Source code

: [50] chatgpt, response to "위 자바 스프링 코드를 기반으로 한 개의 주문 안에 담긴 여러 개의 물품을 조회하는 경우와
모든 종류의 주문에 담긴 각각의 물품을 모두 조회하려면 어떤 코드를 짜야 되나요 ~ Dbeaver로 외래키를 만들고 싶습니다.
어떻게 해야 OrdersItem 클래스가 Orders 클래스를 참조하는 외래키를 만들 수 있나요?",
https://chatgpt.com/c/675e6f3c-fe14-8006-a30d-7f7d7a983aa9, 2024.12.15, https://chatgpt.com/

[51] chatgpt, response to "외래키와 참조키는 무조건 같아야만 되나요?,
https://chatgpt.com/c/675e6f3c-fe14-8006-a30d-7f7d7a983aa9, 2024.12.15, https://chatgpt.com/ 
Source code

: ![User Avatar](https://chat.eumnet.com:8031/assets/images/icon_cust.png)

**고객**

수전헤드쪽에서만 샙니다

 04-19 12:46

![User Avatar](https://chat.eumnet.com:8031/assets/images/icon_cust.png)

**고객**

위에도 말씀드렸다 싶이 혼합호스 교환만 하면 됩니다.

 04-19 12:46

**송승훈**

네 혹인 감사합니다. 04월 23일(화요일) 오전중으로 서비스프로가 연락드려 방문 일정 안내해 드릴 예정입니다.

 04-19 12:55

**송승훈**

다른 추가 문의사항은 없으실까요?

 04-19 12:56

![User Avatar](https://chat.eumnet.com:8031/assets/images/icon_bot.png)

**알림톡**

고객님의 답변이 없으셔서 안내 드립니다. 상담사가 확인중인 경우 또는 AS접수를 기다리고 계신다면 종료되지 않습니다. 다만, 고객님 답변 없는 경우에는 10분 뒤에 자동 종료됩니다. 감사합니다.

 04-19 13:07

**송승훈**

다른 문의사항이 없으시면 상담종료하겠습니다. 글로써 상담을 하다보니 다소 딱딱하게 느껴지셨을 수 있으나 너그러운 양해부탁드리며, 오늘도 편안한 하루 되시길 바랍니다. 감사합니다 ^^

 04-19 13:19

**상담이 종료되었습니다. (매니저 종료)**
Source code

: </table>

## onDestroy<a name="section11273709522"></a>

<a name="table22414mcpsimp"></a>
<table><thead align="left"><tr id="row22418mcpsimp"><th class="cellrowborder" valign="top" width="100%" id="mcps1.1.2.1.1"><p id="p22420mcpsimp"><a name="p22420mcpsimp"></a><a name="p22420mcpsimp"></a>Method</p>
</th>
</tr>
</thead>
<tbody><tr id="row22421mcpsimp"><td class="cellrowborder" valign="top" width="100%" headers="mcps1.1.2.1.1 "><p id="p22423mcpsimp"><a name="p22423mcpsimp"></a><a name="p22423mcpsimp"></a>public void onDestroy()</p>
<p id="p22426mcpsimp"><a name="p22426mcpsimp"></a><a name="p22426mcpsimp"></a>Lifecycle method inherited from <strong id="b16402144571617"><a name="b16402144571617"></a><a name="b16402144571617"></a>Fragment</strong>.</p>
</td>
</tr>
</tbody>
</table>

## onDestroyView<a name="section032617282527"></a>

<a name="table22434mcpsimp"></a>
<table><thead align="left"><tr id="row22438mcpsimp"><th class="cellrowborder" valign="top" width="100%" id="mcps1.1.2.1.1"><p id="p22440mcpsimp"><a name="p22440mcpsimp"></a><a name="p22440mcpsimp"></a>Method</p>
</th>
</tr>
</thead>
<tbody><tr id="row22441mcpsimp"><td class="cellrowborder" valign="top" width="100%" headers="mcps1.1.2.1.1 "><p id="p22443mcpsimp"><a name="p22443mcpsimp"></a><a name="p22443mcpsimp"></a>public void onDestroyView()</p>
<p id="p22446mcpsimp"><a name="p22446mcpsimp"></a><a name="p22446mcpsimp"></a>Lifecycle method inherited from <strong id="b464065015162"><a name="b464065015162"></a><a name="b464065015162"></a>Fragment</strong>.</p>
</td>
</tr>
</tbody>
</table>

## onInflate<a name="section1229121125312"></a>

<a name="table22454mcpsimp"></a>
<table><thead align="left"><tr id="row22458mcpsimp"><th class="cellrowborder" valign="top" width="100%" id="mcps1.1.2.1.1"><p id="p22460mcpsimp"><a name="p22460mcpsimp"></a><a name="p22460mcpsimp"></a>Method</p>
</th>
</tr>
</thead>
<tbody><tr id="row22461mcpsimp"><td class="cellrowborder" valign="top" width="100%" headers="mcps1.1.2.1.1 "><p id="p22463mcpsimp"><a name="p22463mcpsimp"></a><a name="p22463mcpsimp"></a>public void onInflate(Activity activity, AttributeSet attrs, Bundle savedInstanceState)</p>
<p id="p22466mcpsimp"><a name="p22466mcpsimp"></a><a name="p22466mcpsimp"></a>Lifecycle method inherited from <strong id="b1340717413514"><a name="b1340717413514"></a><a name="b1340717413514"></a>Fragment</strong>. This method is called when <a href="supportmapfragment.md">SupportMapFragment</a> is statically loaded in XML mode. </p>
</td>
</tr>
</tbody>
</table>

····················

◆ **JOB ITEM**
Your reply should contain each entry, copied without alteration.

◆ **ANSWER SECTION**
Source code

: [50] chatgpt, response to "위 자바 스프링 코드를 기반으로 한 개의 주문 안에 담긴 여러 개의 물품을 조회하는 경우와
모든 종류의 주문에 담긴 각각의 물품을 모두 조회하려면 어떤 코드를 짜야 되나요 ~ Dbeaver로 외래키를 만들고 싶습니다.
어떻게 해야 OrdersItem 클래스가 Orders 클래스를 참조하는 외래키를 만들 수 있나요?",
https://chatgpt.com/c/675e6f3c-fe14-8006-a30d-7f7d7a983aa9, 2024.12.15, https://chatgpt.com/

[51] chatgpt, response to "외래키와 참조키는 무조건 같아야만 되나요?,
https://chatgpt.com/c/675e6f3c-fe14-8006-a30d-7f7d7a983aa9, 2024.12.15, https://chatgpt.com/ 
Source code

: ![User Avatar](https://chat.eumnet.com:8031/assets/images/icon_cust.png)

**고객**

수전헤드쪽에서만 샙니다

 04-19 12:46

![User Avatar](https://chat.eumnet.com:8031/assets/images/icon_cust.png)

**고객**

위에도 말씀드렸다 싶이 혼합호스 교환만 하면 됩니다.

 04-19 12:46

**송승훈**

네 혹인 감사합니다. 04월 23일(화요일) 오전중으로 서비스프로가 연락드려 방문 일정 안내해 드릴 예정입니다.

 04-19 12:55

**송승훈**

다른 추가 문의사항은 없으실까요?

 04-19 12:56

![User Avatar](https://chat.eumnet.com:8031/assets/images/icon_bot.png)

**알림톡**

고객님의 답변이 없으셔서 안내 드립니다. 상담사가 확인중인 경우 또는 AS접수를 기다리고 계신다면 종료되지 않습니다. 다만, 고객님 답변 없는 경우에는 10분 뒤에 자동 종료됩니다. 감사합니다.

 04-19 13:07

**송승훈**

다른 문의사항이 없으시면 상담종료하겠습니다. 글로써 상담을 하다보니 다소 딱딱하게 느껴지셨을 수 있으나 너그러운 양해부탁드리며, 오늘도 편안한 하루 되시길 바랍니다. 감사합니다 ^^

 04-19 13:19

**상담이 종료되었습니다. (매니저 종료)**
Source code

: </table>

## onDestroy<a name="section11273709522"></a>

<a name="table22414mcpsimp"></a>
<table><thead align="left"><tr id="row22418mcpsimp"><th class="cellrowborder" valign="top" width="100%" id="mcps1.1.2.1.1"><p id="p22420mcpsimp"><a name="p22420mcpsimp"></a><a name="p22420mcpsimp"></a>Method</p>
</th>
</tr>
</thead>
<tbody><tr id="row22421mcpsimp"><td class="cellrowborder" valign="top" width="100%" headers="mcps1.1.2.1.1 "><p id="p22423mcpsimp"><a name="p22423mcpsimp"></a><a name="p22423mcpsimp"></a>public void onDestroy()</p>
<p id="p22426mcpsimp"><a name="p22426mcpsimp"></a><a name="p22426mcpsimp"></a>Lifecycle method inherited from <strong id="b16402144571617"><a name="b16402144571617"></a><a name="b16402144571617"></a>Fragment</strong>.</p>
</td>
</tr>
</tbody>
</table>

## onDestroyView<a name="section032617282527"></a>

<a name="table22434mcpsimp"></a>
<table><thead align="left"><tr id="row22438mcpsimp"><th class="cellrowborder" valign="top" width="100%" id="mcps1.1.2.1.1"><p id="p22440mcpsimp"><a name="p22440mcpsimp"></a><a name="p22440mcpsimp"></a>Method</p>
</th>
</tr>
</thead>
<tbody><tr id="row22441mcpsimp"><td class="cellrowborder" valign="top" width="100%" headers="mcps1.1.2.1.1 "><p id="p22443mcpsimp"><a name="p22443mcpsimp"></a><a name="p22443mcpsimp"></a>public void onDestroyView()</p>
<p id="p22446mcpsimp"><a name="p22446mcpsimp"></a><a name="p22446mcpsimp"></a>Lifecycle method inherited from <strong id="b464065015162"><a name="b464065015162"></a><a name="b464065015162"></a>Fragment</strong>.</p>
</td>
</tr>
</tbody>
</table>

## onInflate<a name="section1229121125312"></a>

<a name="table22454mcpsimp"></a>
<table><thead align="left"><tr id="row22458mcpsimp"><th class="cellrowborder" valign="top" width="100%" id="mcps1.1.2.1.1"><p id="p22460mcpsimp"><a name="p22460mcpsimp"></a><a name="p22460mcpsimp"></a>Method</p>
</th>
</tr>
</thead>
<tbody><tr id="row22461mcpsimp"><td class="cellrowborder" valign="top" width="100%" headers="mcps1.1.2.1.1 "><p id="p22463mcpsimp"><a name="p22463mcpsimp"></a><a name="p22463mcpsimp"></a>public void onInflate(Activity activity, AttributeSet attrs, Bundle savedInstanceState)</p>
<p id="p22466mcpsimp"><a name="p22466mcpsimp"></a><a name="p22466mcpsimp"></a>Lifecycle method inherited from <strong id="b1340717413514"><a name="b1340717413514"></a><a name="b1340717413514"></a>Fragment</strong>. This method is called when <a href="supportmapfragment.md">SupportMapFragment</a> is statically loaded in XML mode. </p>
</td>
</tr>
</tbody>
</table>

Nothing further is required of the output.